It centers around a pun and premise so bland and obvious that even Maria Hill, undercover as the Mayor, calls attention to it. Welcome to Pleasant Hill wants to set us up with a utopia that is obviously anything but, a popular trope recently explored in shows like Wayward Pines and Twin Peaks. Almost all of it owes a debt to The Twilight Zone, which maybe, just maybe, would have been as allegorical in its naming.
As a set-up, though, we know that this isn’t really a mystery. It’s a standoff, or leading to one. It’s right there in the title. This series isn’t Pleasant Hill, though it might have been cool to explore from that angle. It’s Avengers Standoff, which might lead to Civil War II. Aside from the title, it also has a prologue featuring the Winter Soldier breaking into a S.H.I.E.L.D. facility, to discover that the agency has been experimenting with shards of the Cosmic Cube — known to movie goers as “the Tesseract.”
Is reality being played with? Maybe. And the suggestion of that question is the main thing that keeps this book the slightest bit interesting. After the prologue ends with the Winter Soldier’s capture, a blond man awakens in the woods just outside of Pleasant Hill, his memories missing.

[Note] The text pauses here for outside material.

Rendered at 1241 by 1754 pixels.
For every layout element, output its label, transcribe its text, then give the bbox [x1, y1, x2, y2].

Vague flashes of Captain America, Bucky, and eventually a gleaming cybernetic arm are his only clues, and to the credit of creators Nick Spencer and Mark Bagley, things aren’t as obvious as they seem from that description.
The town of Pleasant Hill is one of those where everything fits an idyllic stereotype of an America that never was, with the underlying sense of menace that its citizens must never leave. For sharp readers and moviegoers, Drs. Selvig and “Bruce” also appear, but with Spencer’s feint, it’s also likely they’re not who we must think they are. For a while, it seems like Spencer also owes a debt to a concept from Doc Savage, with a patent Marvel twist.

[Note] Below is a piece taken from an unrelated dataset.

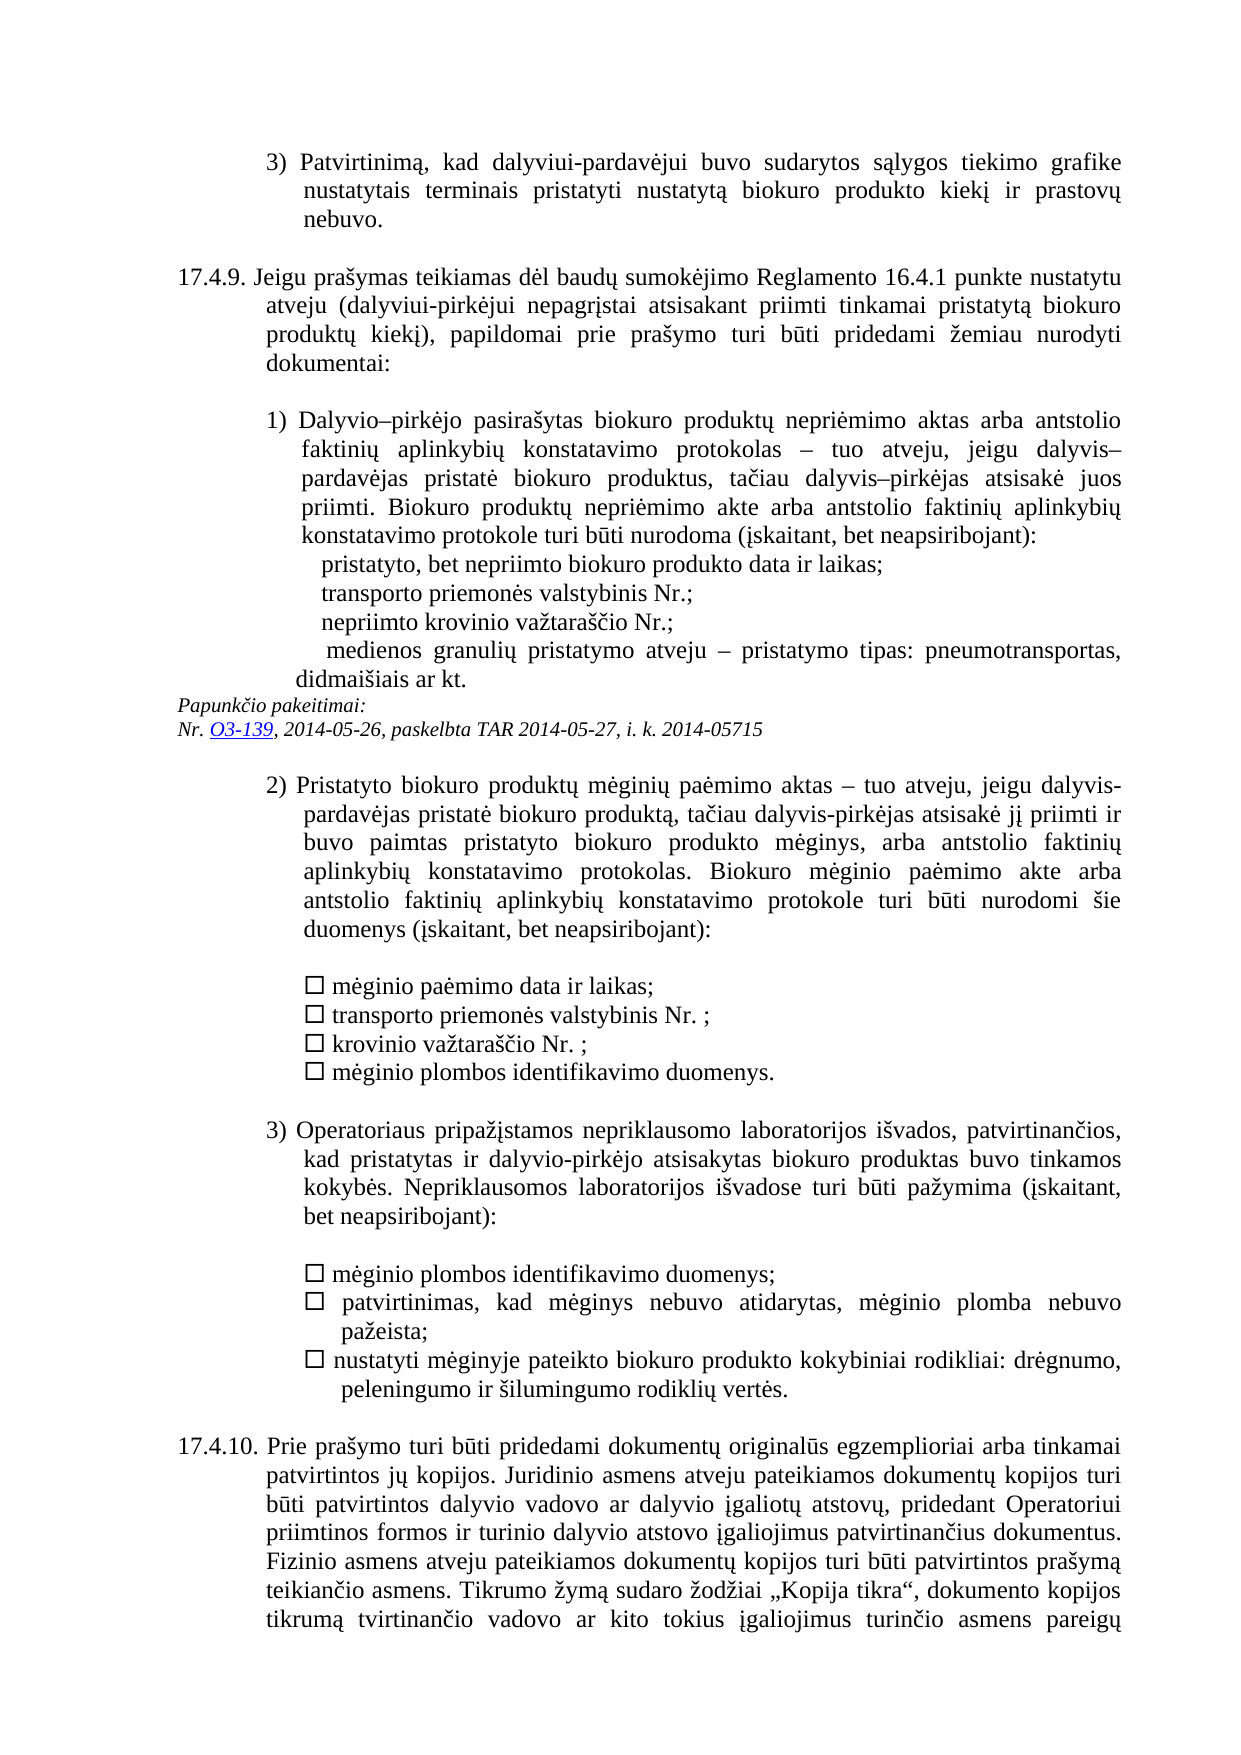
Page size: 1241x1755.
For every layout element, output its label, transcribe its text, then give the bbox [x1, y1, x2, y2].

Ultimately, though, even with decent writing and plotting, with Bagley’s usual bright and clean art, Welcome to Pleasant Hill led me to a conclusion as inescapable as the town: it’s not meant for me, the guy who has been reading Marvel for decades. For someone who had not experienced its forebears (including a stunning first issue from about 20 years ago), Avengers Standoff: Welcome to Pleasant Hill might have some genuine surprises. It’s actually clever, just reworking beats that a previous generation has already seen more than a few times.
As always the question really is — are those newer readers there? Will they be interested in investing in another major cross-over so soon after the mixed success of the exhausting Secret Wars? At least this one seems more contained (for now), more akin to The Black Vortex than Civil War, with only 15 more books to buy. But there’s a huge part of me that just wants to wait until it all shows up on Marvel’s digital service, and that saddens me just a bit.
It might be good. It might be fun. It just feels tired.